The United Nations has
reminded us of the obvious, that
water is a human right. But the prominent water company
Nestle says water is not a human right. The company has taken this essential ingredient of human life and sold it back to us at a
million percent profit.
Meanwhile, as average citizens of America and the world face increasing hardships from climate change, Wall Street firms are, according to
Bloomberg, "investing in businesses that will profit as the planet gets hotter."
Housing
Blackstone is a corporate model for making money at the expense of desperate former homeowners. Since the recession, it has become the nation's
leading landlord, buying up
tens of thousands of homes at rock-bottom prices, and then
renting them back, often to the very people who lost them.
It's a perfect business, a well-designed process of
predatory equity.
1. Buy Foreclosures.
2. Rent Them at Exorbitant Prices. Only
one-third of Blackstone's Los Angeles renters are paying affordable rent, according to
Department of Housing and Urban Development standards.
3. Skimp on Maintenance. According to a
Homes for All study, 46 percent of residents reported plumbing problems, 39 percent reported roaches or insects, and 90 percent of Los Angeles renters have never met their landlords.

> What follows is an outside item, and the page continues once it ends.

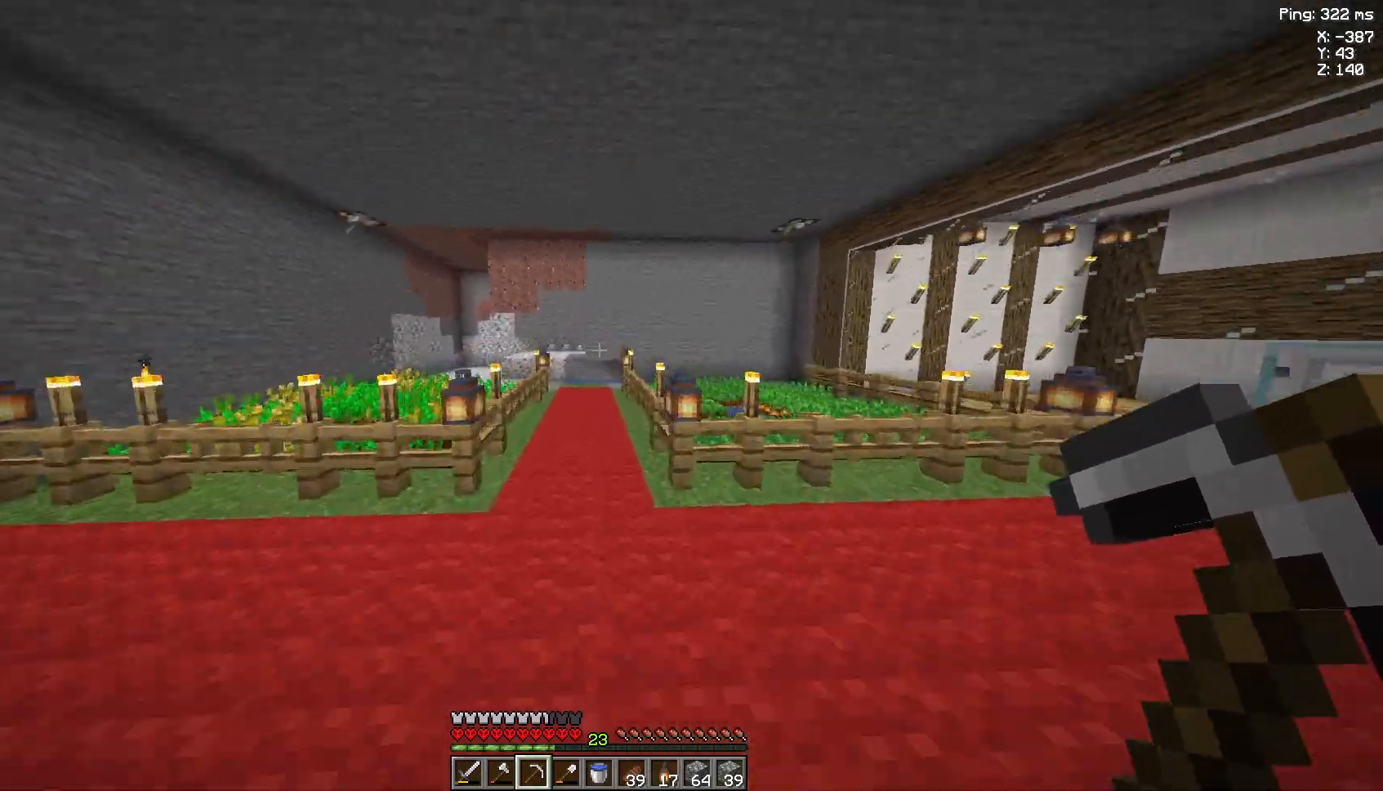
{"keys": ["w"], "mouse": [], "events": [[100, "space", "down"], [233, "space", "up"]]}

4. Package the Properties into "Rental-Backed Securities." These sound disturbingly like the
mortgage-backed securities that crashed our economy a few years ago. Companies like Blackstone and
Goldman Sachs are
doing it to America all over again.
Savings
The financial industry indiscriminately targets all struggling Americans, from the impoverished class to the low-income class to the middle class. At the lowest level loom the payday lenders, with about as many
locations in the U.S. as all the
McDonalds and
Starbucks combined, and with annualized interest rates that can reach
1,000 percent or
more.
For families with incomes in the $25,000 range, about
10 percent of their income goes for fees and interest to financial institutions. The average underserved household spends
$2,412 each year on alternative banking services.
For middle-class Americans trying to save for retirement in a 401(k), bank fees take about
$2 of every $5 over a lifetime of investing.
Justice Itself
With the
highest incarceration rate in the world, and with imprisonment
skewed toward minorities, our business-oriented society has effectively turned our poorest citizens into products, with an emphasis on product volume.

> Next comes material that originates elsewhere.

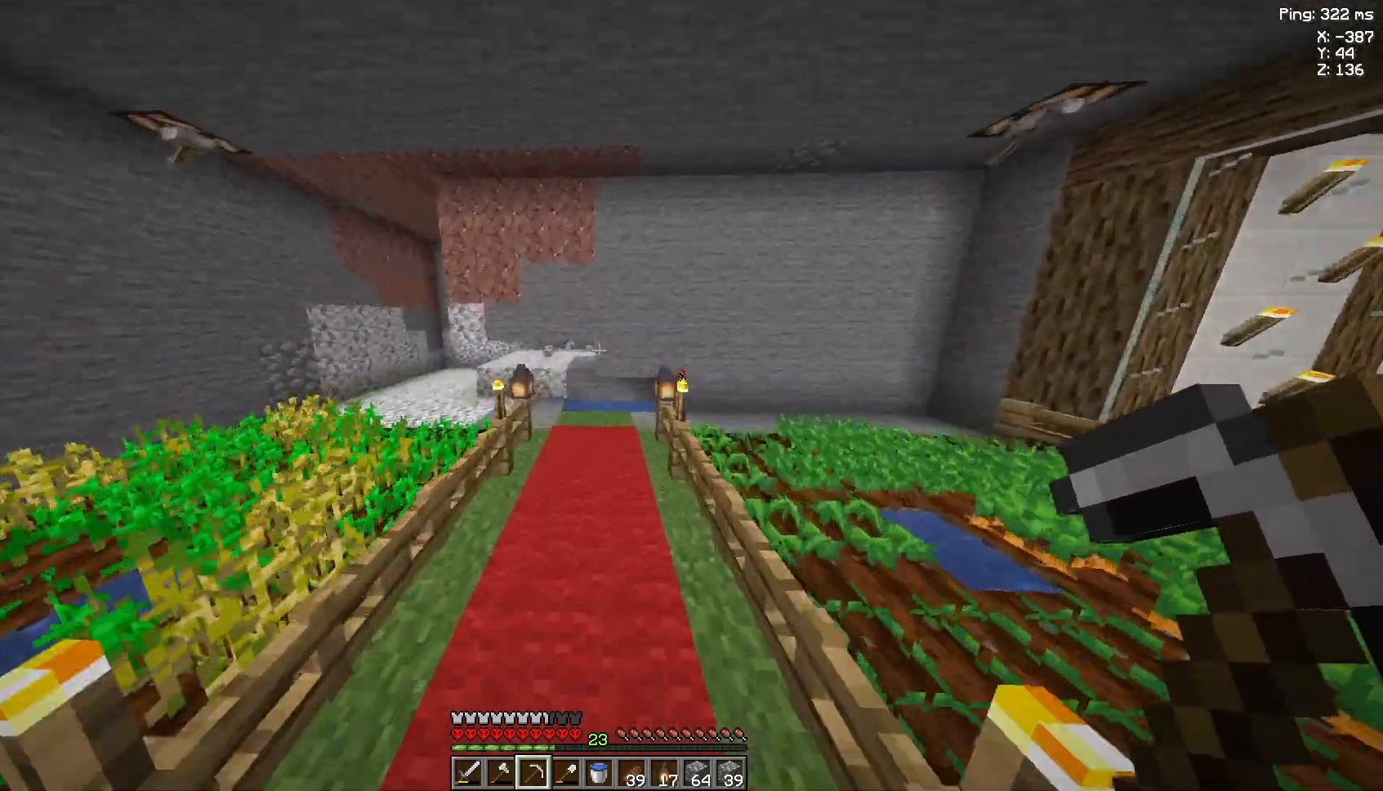
{"keys": ["w"], "mouse": [], "events": []}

Private prisons make deals with local governments to
ensure full jail cells.
Company owners have taken advantage of the
legalized slavery clause of the 13th Amendment, paying as little as
93 cents an hour for their labor.
Still other companies step in during
probation periods,
charging fees that keep poor people at the mercy of the 'justice' system.

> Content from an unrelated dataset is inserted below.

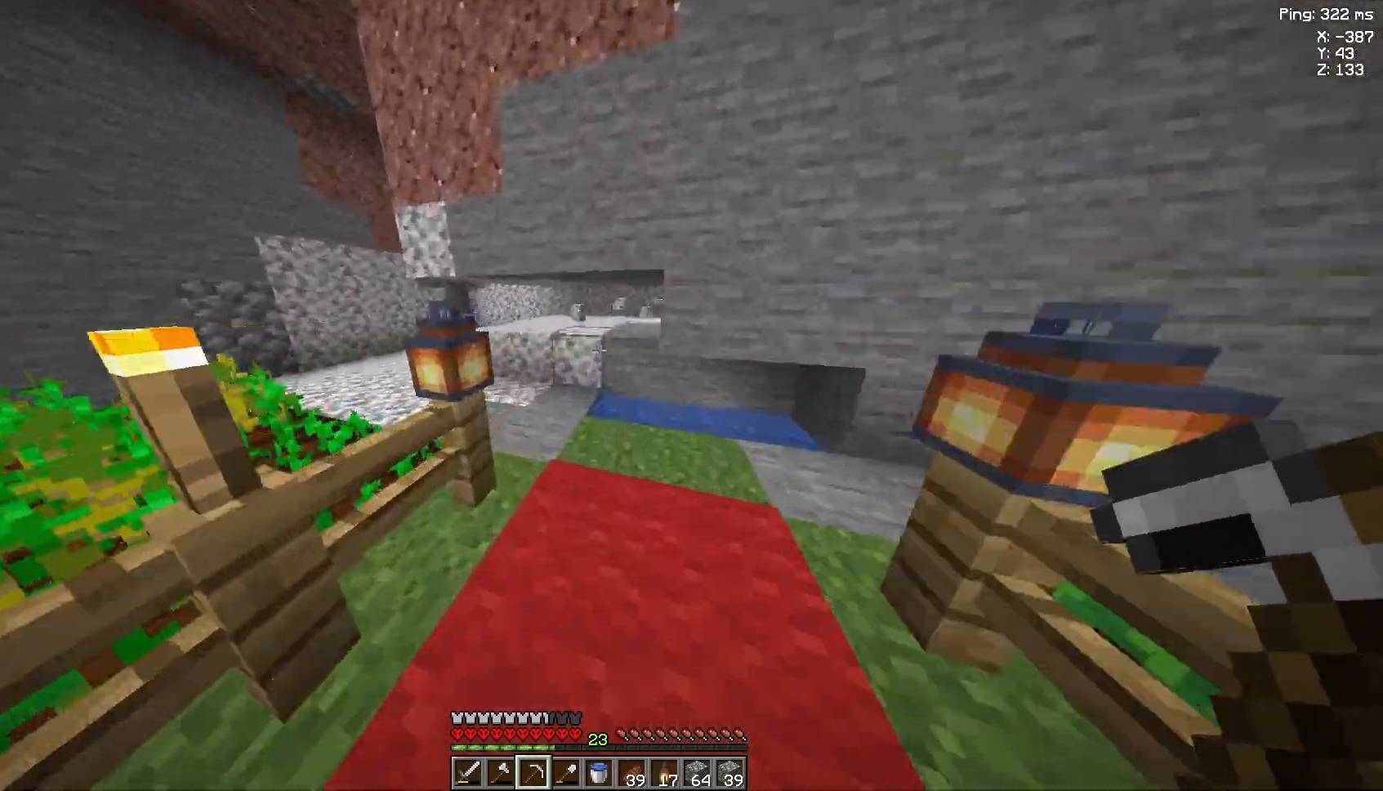
{"keys": ["w"], "mouse": [], "events": []}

And in the county that contains Ferguson, Missouri, as noted by author
Radley Balko, some of the towns "can derive 40 percent or more of their annual revenue from the petty fines and fees collected by their municipal courts." Fines and fees for traffic offenses, fare-hopping, loud music, uncut grass, trespassing, wearing saggy pants, or failing to subscribe to the town's garbage service.
Poverty Capitalism: The Free Market At Work
A staunch capitalist might point out that America's growing poverty has created markets for anyone able to capitalize on destitution. Each of us, after all, is a source of profit, as long as we rent or own, save a little money, and drink water.